Text zur Durchsicht:
• • •

Aus heutiger Sicht würde ich sagen, das wichtigste im Leben überhaupt sind Beziehungen. Nichts und niemand kann auf Dauer für sich allein bestehen, und in echten, liebevollen Beziehungen liegt der Schlüssel zu Zufriedenheit, Glück und echtem Mensch-Sein. An den Eltern können wir es lernen (wenn wir Glück haben und es uns möglich ist, unsere Eltern zu lieben und von ihnen Liebe zu erfahren), an dem/der Partner/in muss man es dann selbst ausüben, und unseren Kindern können und sollten wir es vorleben. Daher finde ich jede in Beziehungen investierte Zeit und Mühe als das Beste, was man tun kann, und doch tue ich es nicht wirklich so gut und so oft, wie es nötig wäre. Heute tut mir jedes lieblos dahingesagte Wort an meine Mutter, jede Achtlosigkeit ihr gegenüber leid. Ich will nicht sagen, dass ich generell lieblos oder achtlos gegen sie gewesen wäre, im Gegenteil, wir hatten viele glückliche und auch "kuschelige" Stunden, aber es hätte von meiner Seite aus besser sein können, insbesondere, da sie nicht viel Zärtlichkeit von meinem Vater abgekriegt hat; im Gegenteil.

• • •

Angezeigte Informationen:
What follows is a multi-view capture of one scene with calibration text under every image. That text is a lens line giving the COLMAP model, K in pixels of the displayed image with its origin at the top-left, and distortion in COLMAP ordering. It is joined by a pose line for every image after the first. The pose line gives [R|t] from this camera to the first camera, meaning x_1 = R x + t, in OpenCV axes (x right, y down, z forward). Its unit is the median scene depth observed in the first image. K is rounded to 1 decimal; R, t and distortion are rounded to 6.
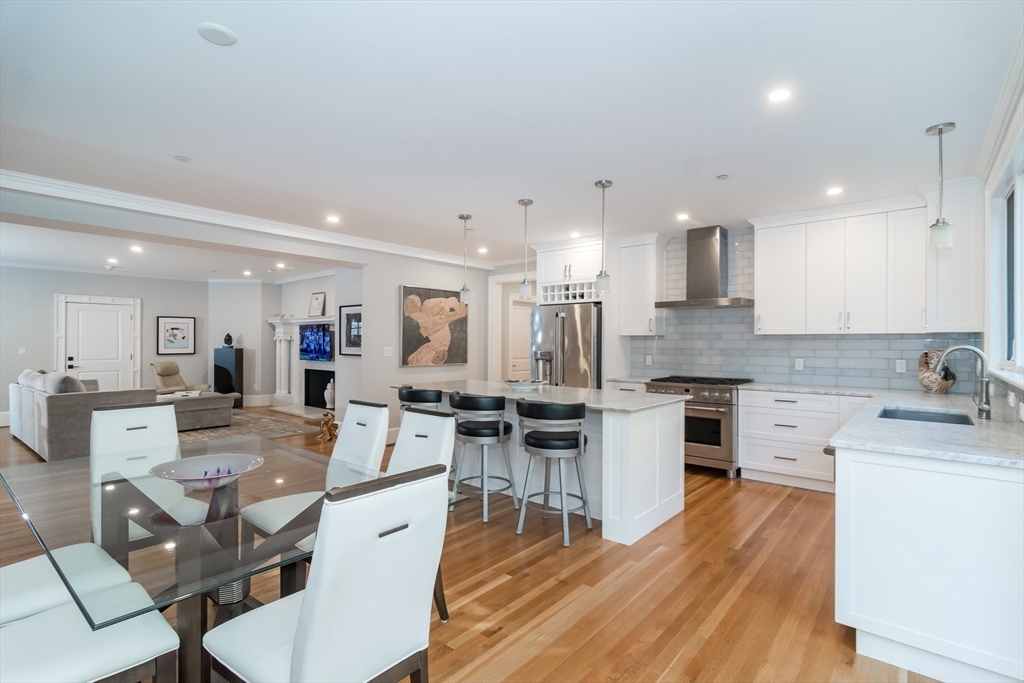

• • •

Arbeitsanweisungen:
1. Was ist laut dem Text über Beziehungen aus heutiger Sicht das Wichtigste im Leben überhaupt?
2. Schreibe den Text über Beziehungen nach seinem letzten Satz weiter.

Ergebnisse in Reihenfolge:
1. Das Wichtigste im Leben sind Beziehungen.

2.
Womit wir auch zu der zweiten Frage von Palle kämen: "Wann hast Du Deinen Eltern das letzte Mal gesagt, dass du sie liebst?"
Es wäre schonmal eine Diskussion wert, ob man es denn oftmals
sagen muss, oder ob es nicht reicht, wenn man es an den Taten, dem Verhalten eines Menschen ablesen kann, dass er den anderen liebt. Aber andererseits: wenn ein Partner es nie vom anderen hört, dass er geliebt wird, wenn der andere sich scheut, es auszusprechen, dann ist vielleicht auch etwas mit der Beziehung im Busch... Wir Kinder (meine Schwester und ich) konnten an dem Verhalten unserer Eltern uns gegenüber ablesen, dass sie uns liebten und alles Erdenkliche für uns tun würden. Richtig gesagt haben wir es aber nie, und auch nicht umgekehrt. Z.B. wuchsen wir in materiell sehr bescheidenen Verhältnissen auf, und das Geld war oft knapp, dennoch bekamen wir oft teure Geschenke zu den entsprechenden Anlässen wie Weihnachten.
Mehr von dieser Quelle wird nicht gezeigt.